■ EXERCISE DETAILS ■
Filter the lines below, copying only those with the string "Exam".

[Dataset entries]
▼▼▼

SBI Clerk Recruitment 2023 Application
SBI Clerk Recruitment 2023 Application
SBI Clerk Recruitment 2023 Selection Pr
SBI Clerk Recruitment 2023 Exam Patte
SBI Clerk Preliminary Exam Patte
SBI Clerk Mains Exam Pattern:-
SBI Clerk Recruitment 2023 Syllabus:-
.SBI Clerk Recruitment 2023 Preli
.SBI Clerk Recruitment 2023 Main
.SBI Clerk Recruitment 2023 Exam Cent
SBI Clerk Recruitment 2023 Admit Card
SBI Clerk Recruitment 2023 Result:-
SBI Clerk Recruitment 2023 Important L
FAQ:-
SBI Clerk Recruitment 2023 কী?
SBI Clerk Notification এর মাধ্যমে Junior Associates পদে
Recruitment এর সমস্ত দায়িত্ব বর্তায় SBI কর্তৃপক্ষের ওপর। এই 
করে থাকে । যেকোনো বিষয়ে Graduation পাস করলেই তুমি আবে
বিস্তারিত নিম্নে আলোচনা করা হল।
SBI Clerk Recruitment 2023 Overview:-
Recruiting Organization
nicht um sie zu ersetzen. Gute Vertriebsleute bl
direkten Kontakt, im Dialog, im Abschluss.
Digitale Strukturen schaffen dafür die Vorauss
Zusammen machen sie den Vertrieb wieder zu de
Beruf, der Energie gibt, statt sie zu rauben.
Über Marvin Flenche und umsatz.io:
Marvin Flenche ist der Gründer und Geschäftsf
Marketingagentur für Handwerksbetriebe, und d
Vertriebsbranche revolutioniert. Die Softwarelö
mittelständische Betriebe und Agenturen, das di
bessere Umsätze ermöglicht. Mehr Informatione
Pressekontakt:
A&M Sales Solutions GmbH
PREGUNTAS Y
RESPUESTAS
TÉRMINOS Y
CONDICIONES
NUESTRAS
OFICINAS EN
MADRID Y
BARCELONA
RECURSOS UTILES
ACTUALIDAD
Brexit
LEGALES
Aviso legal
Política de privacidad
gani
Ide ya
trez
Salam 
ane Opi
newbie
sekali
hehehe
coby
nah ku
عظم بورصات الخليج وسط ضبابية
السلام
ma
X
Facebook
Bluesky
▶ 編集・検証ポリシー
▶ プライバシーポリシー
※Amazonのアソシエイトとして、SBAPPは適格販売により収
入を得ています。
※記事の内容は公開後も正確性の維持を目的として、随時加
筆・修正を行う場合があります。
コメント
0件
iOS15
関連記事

▲▲▲

■ WRITTEN REPLY ■
SBI Clerk Recruitment 2023 Exam Patte
SBI Clerk Preliminary Exam Patte
SBI Clerk Mains Exam Pattern:-
.SBI Clerk Recruitment 2023 Exam Cent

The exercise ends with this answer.